5. In addition practices proposed, such as age and medical condition profiling, violate the equal protection of law, and allow bills of attainder, in which the government could unconstitutionally deny vital healthcare based on their belief only certain groups deserve the right to this vital care and that other profiled groups such as the elderly should not be entitled to same treatments of the “healthy and young” group.

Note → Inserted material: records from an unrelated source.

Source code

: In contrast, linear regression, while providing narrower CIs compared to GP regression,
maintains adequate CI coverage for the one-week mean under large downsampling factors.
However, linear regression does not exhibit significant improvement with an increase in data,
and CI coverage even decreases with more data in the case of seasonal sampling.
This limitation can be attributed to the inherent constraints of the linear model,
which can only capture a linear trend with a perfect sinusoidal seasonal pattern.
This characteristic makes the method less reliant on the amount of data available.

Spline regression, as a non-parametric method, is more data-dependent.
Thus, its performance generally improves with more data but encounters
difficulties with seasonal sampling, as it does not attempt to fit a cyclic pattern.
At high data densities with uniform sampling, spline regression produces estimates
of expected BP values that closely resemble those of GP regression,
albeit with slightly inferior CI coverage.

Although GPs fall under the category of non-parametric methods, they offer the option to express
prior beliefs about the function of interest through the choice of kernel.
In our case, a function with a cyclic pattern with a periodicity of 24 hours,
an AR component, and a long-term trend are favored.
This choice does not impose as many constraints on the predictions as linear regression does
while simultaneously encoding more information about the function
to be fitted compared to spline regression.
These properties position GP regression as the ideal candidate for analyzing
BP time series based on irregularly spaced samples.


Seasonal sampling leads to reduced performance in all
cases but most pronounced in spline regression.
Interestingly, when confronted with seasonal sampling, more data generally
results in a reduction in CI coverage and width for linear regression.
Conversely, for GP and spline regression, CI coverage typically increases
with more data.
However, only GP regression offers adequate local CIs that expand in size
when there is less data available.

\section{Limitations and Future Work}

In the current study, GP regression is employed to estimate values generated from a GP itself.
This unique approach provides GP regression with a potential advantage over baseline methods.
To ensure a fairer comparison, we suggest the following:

Profiling of groups to which different laws and services are granted or denied is not constitutional and is a bill or act of attainder
6. The governemtent has overstepped it’s bounds repeatly in what it can and cannot collect or distribute taxes for, medical care is not one of them
7. The government is not authorized to redistribute wealth, regardless of how rich or poor any citizen is
We have seen examples of what Americans do when their rights are threatened and when they are unjustly taxed, the revolution was sparked by taxation without representation, the Boston Tea party as a result of the Stamp Act, the women’s liberation movement among other things, fought for the right to vote for women being taxed but denied representation, the onslaught of protests against the Bailouts, is another example of th epeople reacting to this government abuse of power and blatant inference that certain texts give them these rights which of course they actually do not. Americans may be lazy, lemming, pushovers sometimes but once pushed to the edge, they will stand up and when they do I certainly wouldn’t want to be in their path, I would be behind them.